According to the European Directive 93/42/EEC it is required “to actively update the CER with data obtained from the post-market surveillance” (Annex X 1.1.c)”, however neither the Directive nor the MEDDEV guidance document 2.7.1 provide information on a specific requirement regarding the time period for updating the clinical evaluation.
Active updating at regular intervals
The manufacturer needs to have a procedure for post-market surveillance in place defining how the MDD requirement to actively update the clinical evaluation is fulfilled. Depending on the device and its intended use the predefined period for a scheduled update of the CER may range between months and 5 years. (Note: More than 5 years will not be accepted, this correlates with the certificate’s period of validity).

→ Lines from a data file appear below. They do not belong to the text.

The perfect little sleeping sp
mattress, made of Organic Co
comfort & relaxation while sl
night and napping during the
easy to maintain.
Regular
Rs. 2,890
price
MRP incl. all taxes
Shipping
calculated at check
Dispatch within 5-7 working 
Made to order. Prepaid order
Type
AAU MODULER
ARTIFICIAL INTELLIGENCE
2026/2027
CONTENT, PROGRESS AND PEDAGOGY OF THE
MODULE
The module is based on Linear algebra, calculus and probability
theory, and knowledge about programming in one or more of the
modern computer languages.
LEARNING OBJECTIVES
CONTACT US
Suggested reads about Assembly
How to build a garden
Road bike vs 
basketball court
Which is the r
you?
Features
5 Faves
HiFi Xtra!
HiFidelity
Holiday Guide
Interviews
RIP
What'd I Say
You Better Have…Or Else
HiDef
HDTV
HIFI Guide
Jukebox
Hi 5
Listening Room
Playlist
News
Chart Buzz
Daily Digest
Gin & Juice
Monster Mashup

It must be traceable, how post-market surveillance data (i.e. from PMCF, complaint analysis, AE databases, literature, customer surveys, conventions, etc.) are monitored to ensure that an unscheduled update of the CER is triggered by new market information on clinical safety and/or performance gained during the clinical usage of the device.
PMS documentation will be reviewed by the Notified Body e.g. during audits (as part of the TF review) and/or in the context of the assessment of certificate extensions, change notifications, vigilance cases, etc.
For any new device design dossier submission or clinically relevant change notification (even if the certificate is not affected) or during extension of a product certificate the CER needs to be updated to reflect the current clinical evidence. TÜV SÜD only accepts CERs not dating back further than 6 months prior to submission/1 year prior to the expiration date of the certificate, i.e. the updated CER shall then contain the most recent available clinical data from scientific literature and post-market surveillance.